Structural Insights into Human cardiac myosin binding protein C and its interaction with Calmodulin — ASN Events
  1. Schedule
  2. Session Twelve - Poster Session D including Happy Hour & Trade Display
  3. Structural Insights into Human cardiac myosin binding protein C and its interaction with Calmodulin

Structural Insights into Human cardiac myosin binding protein C and its interaction with Calmodulin (#430)

Katharine A Michie 1 , Ann H Kwan 1 , Naveed Nadvi 1 , J Mitchell Guss 1 , Jill Trewhella 1
  1. The University of Sydney, Darlington, NSW, Australia

Hypertrophic cardiomyopathy (HCM) is a common disease of the heart muscle (affecting 0.2% of the general population[1]) that can cause sudden cardiac death, often in young athletes with no previous symptoms. 15% of HCM cases are attributed to mutations arising within the gene encoding cardiac Myosin binding protein C[2]

Myosin binding protein C was first identified as a thick filament associated protein in muscle. Alongside its important structural roles, the cardiac isoform (cMyBP-C) has been implicated as an important regulator of contractility. cMyBP-C interacts with many proteins, including actin, myosin and titin and it is comprised of 11 (C0-C10) structural domains – 8 immunoglobulin-like and 3 fibronectin-like. The motif (or m-domain), in the linker between domain C1 and C2, regulates cMyBP-C interactions with actin and myosin via three phosphorylation sites.

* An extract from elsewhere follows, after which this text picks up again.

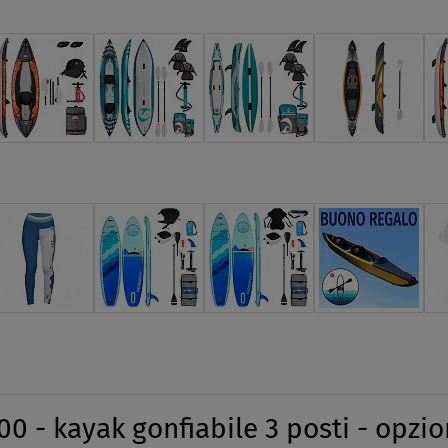
 - kayak gonfiabile 3 posti - opzio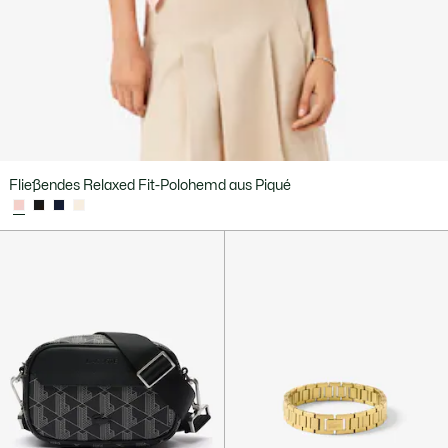
Fließendes Relaxed Fit-Polohemd aus Piqué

Previous work in our laboratory[3] identified that the C-terminal region of the motif (ie downstream of the phosphorylation sites) binds calmodulin with moderate affinity (Kd~10 uM). This result has the biological implication that cMyBP-C/myosin interactions might be linked to the calcium signaling pathway of the cell via calmodulin.

Here we present a further investigation of the cMyBP-C/Calmodulin interaction, with our results suggesting that the calmodulin binding site on cMyBP-C is larger than we first reported, with a higher binding affinity. Our new data include NMR titration experiments, SAXS models of the complex and biochemical experiments assessing binding of calmodulin to cMyBP-C. Finally we present a new NMR structure of the C-terminus of the motif and the entire C2 domain of cMyBP-C. This structure comprises the complete calmodulin binding domain and reveals its relationship to C2.

  1. Maron, B., Gardin, J., Flack, J., Gidding, S., Kurosaki, T. and Bild, D. (1995). Prevalence of hypertrophic cardiomyopathy in a general population of young adults Echocardiographic analysis of 4111 subjects in the CARDIA Study. Circulation, 92(4), pp.785--789.
  2. Niimura, H., Bachinski, L., Sangwatanaroj, S., Watkins, H., Chudley, A., McKenna, W., Kristinsson, A., Roberts, R., Sole, M., Maron, B. and others, (1998). Mutations in the gene for cardiac myosin-binding protein C and late-onset familial hypertrophic cardiomyopathy. New England Journal of Medicine, 338(18), pp.1248--1257.
  3. Lu, Y., Kwan, A., Jeffries, C., Guss, J. and Trewhella, J. (2012). The motif of human cardiac myosin-binding protein C is required for its Ca2+-dependent interaction with calmodulin. Journal of Biological Chemistry, 287(37), pp.31596--31607.